Mat.5: 2 İsa konuşmaya başlayıp onlara şunları öğretti:
Mat.5: 3 "Ne mutlu ruhta yoksul olanlara!Çünkü Göklerin Egemenliği
onlarındır.
Mat.5: 4 Ne mutlu yaslı olanlara!Çünkü onlar teselli edilecekler.
Mat.5: 5 Ne mutlu yumuşak huylu olanlara!Çünkü onlar yeryüzünü miras
alacaklar.
Mat.5: 6 Ne mutlu doğruluğa acıkıp susayanlara!Çünkü onlar doyurulacaklar.
Mat.5: 7 Ne mutlu merhametli olanlara!Çünkü onlar merhamet bulacaklar.
Mat.5: 8 Ne mutlu yüreği temiz olanlara!Çünkü onlar Tanrı'yı görecekler.
Mat.5: 9 Ne mutlu barışı sağlayanlara!Çünkü onlara Tanrı oğulları denecek.
Mat.5: 10 Ne mutlu doğruluk uğruna zulüm görenlere!Çünkü Göklerin Egemenliği
onlarındır.
Mat.5: 11 "Benim yüzümden insanlar size sövüp zulmettikleri, yalan yere size
karşı her türlü kötü sözü söyledikleri zaman ne mutlu size!
Mat.5: 12 Sevinin, sevinçle coşun! Çünkü göklerdeki ödülünüz büyüktür.
Sizden önce yaşayan peygamberlere de böyle zulmettiler."
Tuz ve Işık
(Mar.9:50; Luk.14:34-35)
Mat.5: 13 "Yeryüzünün tuzu sizsiniz. Ama tuz tadını yitirirse, bir daha ona
nasıl tuz tadı verilebilir? Artık dışarı atılıp ayak altında çiğnenmekten
başka işe yaramaz.
Mat.5: 14 "Dünyanın ışığı sizsiniz. Tepeye kurulan kent gizlenemez.
Mat.5: 15 Kimse kandil yakıp tahıl ölçeğinin altına koymaz. Tersine,
kandilliğe koyar; evdekilerin hepsine ışık sağlar.
Mat.5: 16 Sizin ışığınız insanların önünde öyle parlasın ki, iyi işlerinizi
görerek göklerdeki Babanız'ı yüceltsinler!"
Kutsal Yasa
Mat.5: 17 "Kutsal Yasa'yı* ya da peygamberlerin sözlerini geçersiz kılmak
için geldiğimi sanmayın. Ben geçersiz kılmaya değil, tamamlamaya geldim.

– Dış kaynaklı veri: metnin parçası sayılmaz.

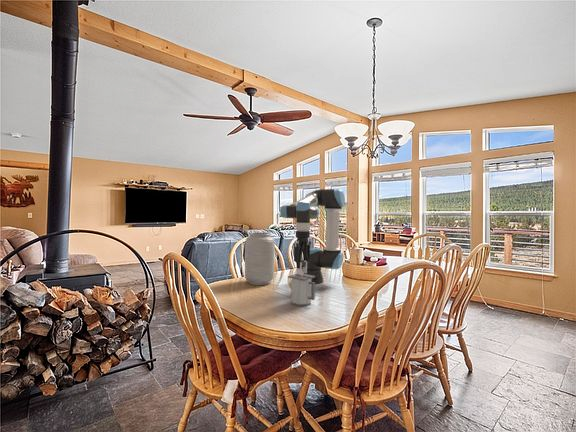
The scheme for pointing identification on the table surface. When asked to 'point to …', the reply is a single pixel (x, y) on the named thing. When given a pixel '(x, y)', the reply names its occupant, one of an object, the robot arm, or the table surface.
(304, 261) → the plunger
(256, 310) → the table surface
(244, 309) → the table surface
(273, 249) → the vase
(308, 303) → the grey french press
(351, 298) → the table surface
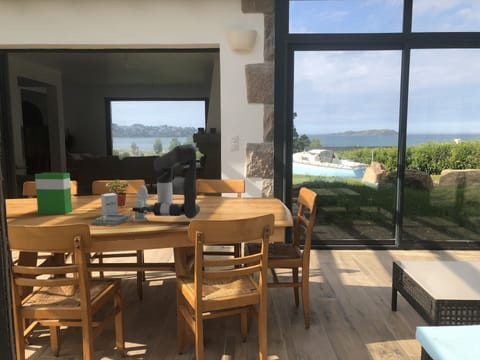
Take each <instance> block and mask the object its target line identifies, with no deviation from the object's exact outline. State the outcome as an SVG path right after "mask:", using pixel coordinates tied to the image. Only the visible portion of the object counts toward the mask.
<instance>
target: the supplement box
mask: <svg viewBox="0 0 480 360" xmlns="http://www.w3.org/2000/svg"><path fill="white" fill-rule="evenodd" d="M100 196H101V197H100V201H101V216H104V215H106V214H119V209H118V207H119V206H118V193H117V194H116V193H114V192H113V193H112V192H111V193H104V194H103V193H102V194H100Z"/></svg>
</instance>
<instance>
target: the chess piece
mask: <svg viewBox="0 0 480 360" xmlns="http://www.w3.org/2000/svg"><path fill="white" fill-rule="evenodd" d="M134 194H135V195H134V196H135V197H136V198H138V199H137V200H144V205H149V204H148V202H147V199H148V189H147V187H146V186H145V185H141V186H140V187H138V190H137V192H136V193H134Z"/></svg>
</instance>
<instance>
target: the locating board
mask: <svg viewBox="0 0 480 360" xmlns="http://www.w3.org/2000/svg"><path fill="white" fill-rule="evenodd" d="M129 220H132V215H129V214H119V213H118V214H106V215H104V216H103V215H101V216H100V217H97V218H95V219H94V220H93V221H91V226H92V225H93V226H107V225H110V226H109V227H117V226H119V225H120V224H122V223H124V222H126V221H129Z"/></svg>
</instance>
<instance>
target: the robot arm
mask: <svg viewBox="0 0 480 360" xmlns="http://www.w3.org/2000/svg"><path fill="white" fill-rule="evenodd" d="M182 163H188V164H189V167H188V170H187V173H186V175H185V178H184V180H183V183H182V189H183V191H182V192H183V203H173V200H174V199H173V168H176V167H178V166H179V165H180V164H182ZM153 167H154V170H155V171H156V172H157V173H161V172H165V173H164V174H162V175H161V176H158V177H157V179H156V183H157V184H156V186H157V188H156V189H157V202H155V203H154V204H148V205H144V206H143V207H135V206H134V207H131V208H132V209H131V211H132V212H134V213H135V212H138V213H144V215H145V214H146V215H148V214H152V213H153V215H154V216H155V217H181V216H184V215H185V216H184V217H186V218H187V219H190V220H191V219H193V218H196V217H197V215H198V214H199V213H200V211H201V208H200V207H201V206H200V205H199V204H198V203H197V202H196V200H197V198H198V193H197V192H198V191H197V182H196V181H197V178H196V176H197V150H196V147H195V145H194V144H193V143H190V144H189V143H188V144H180V145H177V146H175V147H174V148H173V149H172V150H169V151H168V152H166V153H165V154H162V155H160V156H156V158H154V161H153Z"/></svg>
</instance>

Mat.5: 18 Size doğrusunu söyleyeyim, yer ve gök ortadan kalkmadan, her şey
gerçekleşmeden, Kutsal Yasa'dan ufacık bir harf ya da bir nokta bile yok
olmayacak.
Mat.5: 19 Bu nedenle, bu buyrukların en küçüğünden birini kim çiğner ve
başkalarına öyle öğretirse, Göklerin Egemenliği'nde en küçük sayılacak. Ama
bu buyrukları kim yerine getirir ve başkalarına öğretirse, Göklerin
Egemenliği'nde büyük sayılacak.
Mat.5: 20 Size şunu söyleyeyim: Doğruluğunuz din bilginleriyle*
Ferisiler'inkini* aşmadıkça, Göklerin Egemenliği'ne asla giremezsiniz!"
Öfke ve Cinayet
Mat.5: 21 "Atalarımıza, 'Adam öldürmeyeceksin. Öldüren yargılanacak'
dendiğini duydunuz.
Mat.5: 22 Ama ben size diyorum ki, kardeşine öfkelenen herkes
yargılanacaktır. Kim kardeşine aşağılayıcı bir söz*fx* söylerse, Yüksek
Kurul'da* yargılanacaktır.Kim kardeşine ahmak derse, cehennem ateşini hak
edecektir.
Mat.5: 23-24 Bu yüzden, sunakta adak sunarken kardeşinin sana karşı bir
şikâyeti olduğunu anımsarsan, adağını orada, sunağın önünde bırak, git önce
kardeşinle barış; sonra gelip adağını sun.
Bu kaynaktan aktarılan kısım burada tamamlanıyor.